Study design: Prospective, randomized.
Objectives: To determine the difference in rate and maintenance of improvement of pain and disability for Dry Needling (DN) compared to Dry Needling with Intramuscular Electrical Stimulation (DN/IMES), in Myofascial Pain Syndrome (MPS).
Background: DN and neuromuscular electrical stimulation (NMES) have been shown to be efficacious in treating MPS. DN/IMES for MPS treatment has not been studied extensively, but initial results are promising.
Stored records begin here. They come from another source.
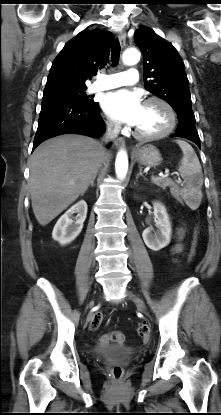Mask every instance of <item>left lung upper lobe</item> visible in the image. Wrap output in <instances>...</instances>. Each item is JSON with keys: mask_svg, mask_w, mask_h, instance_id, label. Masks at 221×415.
I'll use <instances>...</instances> for the list:
<instances>
[{"mask_svg": "<svg viewBox=\"0 0 221 415\" xmlns=\"http://www.w3.org/2000/svg\"><path fill=\"white\" fill-rule=\"evenodd\" d=\"M134 40L144 56L145 88L169 103L179 120H195L185 66L176 49L148 27L139 28Z\"/></svg>", "mask_w": 221, "mask_h": 415, "instance_id": "obj_1", "label": "left lung upper lobe"}]
</instances>
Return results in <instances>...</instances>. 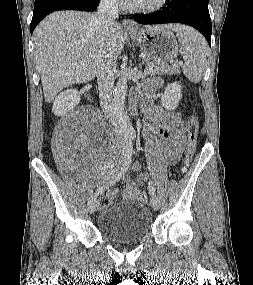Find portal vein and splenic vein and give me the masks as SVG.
I'll list each match as a JSON object with an SVG mask.
<instances>
[{"label":"portal vein and splenic vein","instance_id":"18ae733b","mask_svg":"<svg viewBox=\"0 0 253 285\" xmlns=\"http://www.w3.org/2000/svg\"><path fill=\"white\" fill-rule=\"evenodd\" d=\"M179 63L181 64V62H179ZM151 70H152V67H151V66L146 67L145 70H144V74H145V75L150 74Z\"/></svg>","mask_w":253,"mask_h":285}]
</instances>
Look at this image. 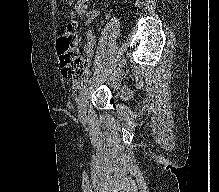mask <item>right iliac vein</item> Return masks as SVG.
Wrapping results in <instances>:
<instances>
[{
  "instance_id": "1",
  "label": "right iliac vein",
  "mask_w": 219,
  "mask_h": 192,
  "mask_svg": "<svg viewBox=\"0 0 219 192\" xmlns=\"http://www.w3.org/2000/svg\"><path fill=\"white\" fill-rule=\"evenodd\" d=\"M86 88L87 85H84L82 87L81 93H80V102L78 105V116L81 120L85 119L86 113H87V98H86Z\"/></svg>"
}]
</instances>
Methods: Forty-five subjects were randomly assigned to the DN (n = 25) or DN/IMES (n = 20) group. Both groups received six consecutive weekly treatments and completed NDI and NPRS questionnaires (week 0, 3, 6, and 12).
Results: Both DN and DN/IMES groups showed significant improvement between weeks 0-6 on NDI (p = 0.008 and 0.00002, respectively) and NPRS scores (0 = 0.017 and p = 0.018, respectively). DN/IMES group showed significant within group changes on the NPRS between weeks 0-3 (p = 0.029). No changes were noted in the DN or DN/IMES groups between week 6-12 on NDI (p = 0.497 and p = 0.714, respectively) or NPRS (p = 0.801 and p = 0.164, respectively).
Conclusion: DN and DN/IMES demonstrated improvement and maintenance in disability and pain for 6 weeks. No differences in improvement of disability or pain existed between the groups at week 6 or 12.
Keywords: Trigger point dry needling; neck Pain; shoulder pain; upper trapezius.